**What you will do:** Each entry needs to be duplicated exactly.

--- Recorded data Enclosed Below ---

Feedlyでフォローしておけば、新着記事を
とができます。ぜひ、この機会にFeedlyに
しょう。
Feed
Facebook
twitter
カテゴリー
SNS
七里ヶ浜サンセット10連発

--- End of Enclosed Recorded data ---

**Written reply:**
Feedlyでフォローしておけば、新着記事を
とができます。ぜひ、この機会にFeedlyに
しょう。
Feed
Facebook
twitter
カテゴリー
SNS
七里ヶ浜サンセット10連発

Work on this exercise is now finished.